Je peux faire tourner le Pac-Man soit avec la pédale que j'ai laissée sur l'un des côtés du pédalier, soit en le faisant simplement tourner avec les mains. Je maintiens ouvert le Pac-Man pendant toute la phase d'essorage et j'y verse au fur et à mesure les différentes verdures essorées. Lorsque j'ai terminé, je ferme le Pac-Man a l'aide des loquets, et je le fais tourner doucement 5 tours dans un sens, 5 tours dans l'autre.

Mes 15 kg de mesclun hebdomadaires sont ainsi parfaitement mélangés sans effort et en un rien de temps!

Avant de construire le Pac-Man, je faisais le mélange en prenant un peu de feuilles dans chaque caisse essorée, que je mélangeais dans une nouvelle caisse. Cela fonctionnait pour quelques kilos, mais je suis bien content de ne plus avoir à le faire pour 15 kg par semaine.

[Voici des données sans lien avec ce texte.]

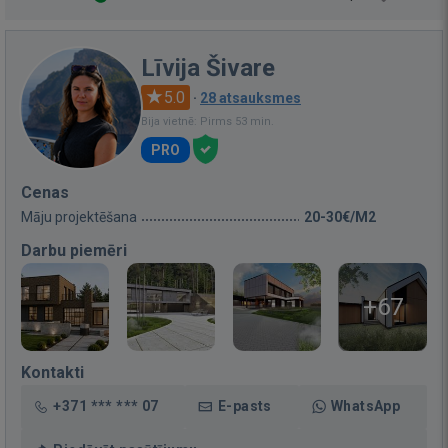
Līvija Šivare
5.0
·
28 atsauksmes
Bija vietnē: Pirms 53 min.
PRO
Cenas
Māju projektēšana
20-30€/M2
Darbu piemēri
+67
Kontakti
+371 *** *** 07
E-pasts
WhatsApp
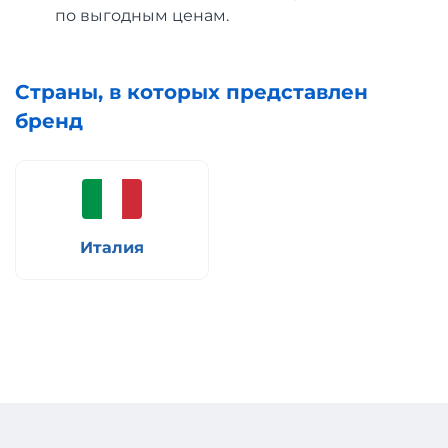
по выгодным ценам.
Страны, в которых представлен
бренд
Италия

Ma version artisanale du "Pac Man" d'Eliot Coleman
Ma version artisanale du "Pac Man" d'Eliot Coleman
Le mesclun conditionné en sachets de 150g
Le mesclun conditionné en sachets de 150g

Conditionnement

Directement du Pac-Man dont je bloque la rotation grâce à deux loquets, je rempli des sachets fraîcheur micro perforés zippés avec 150g de mesclun. Ces sachets sont très pratiques car ils conservent le mesclun au frigo pendant une semaine en le laissant respirer par les micro-perforations. Je les achète 10 centimes d'euros pièce.

L'essorage est aussi très important, la conservation s'est allongée d'au moins deux jours grâce à l'essoreuse professionnelle, qui essore bien mieux que l'essoreuse manuelle domestique que j'utilisais auparavant. Même les fleurs se conservent très bien.

Je vends ces sachets 2,2€, ce qui équivaut à 14,5€/kg de mesclun. J'en vends une centaine par semaine, et je pense que le fait qu'il soit en sachet aide beaucoup. D'une part cela permet d'afficher un prix de 2,2€ le sachet qui fait moins peur que 14,5€/kg, et d'autre part c'est beaucoup plus pratique pour les clients qui n'ont qu'à prendre le sachet, le mettre au réfrigérateur en rentrant chez eux, et se servir directement du sachet quand ils veulent de la salade.

Pour ceux qui le demandent - et ils sont très peu nombreux - je vends aussi le mesclun en vrac, sans sachet. Plus fréquemment, ceux qui souhaitent limiter la consommation de plastique me ramènent les sachets, que je lave et que je réutilise.

Mes retours sur cette culture

C'est une culture que je trouve très technique et qui me plaît beaucoup car c'est une vraie composition, presque une préparation gastronomique!

Par contre cela m'a pris beaucoup de temps à la maîtriser, et aujourd'hui encore je manque d'expérience pour en faire une culture vraiment rentable par rapport au temps que j'y passe. J'ai surtout besoin de trouver les solutions pour avoir moins de feuilles jaunies à trier, car cette étape est encore pour moi très longue et désagréable.

Mais c'est une culture qui me vaut tellement de compliments de la part de mes clients que j'aurais aujourd'hui du mal à m'en passer.

Je pense en revanche qu’en tant que maraîcher totalement inexpérimenté comme je l'étais il y a 3 ans, c'est une culture que j’aurais dû éviter les deux premières années pour pouvoir me concentrer plus sereinement sur les autres cultures maraîchères. Le mesclun est un produit très chic, mais il est loin d'être indispensable comme le sont les tomates, les laitues, les carottes, les haricots verts, les courgettes ou les pommes de terre nouvelles.

De plus son chiffre d'affaires reste limité tant que je n’en produis pas en quantité semi-industrielle comme Jean-Martin Fortier par exemple. Le chiffre d'affaires du mesclun était pour moi de 3500€ pour la saison 2016 pour un chiffre d'affaires total de 35600€.  Il faut également compter, en dehors de la main d'oeuvre, les charges opérationnelles : 400€ de semences, 150€ de sachets, et 10€ de vinaigre blanc pour 3500€ de chiffre d'affaires.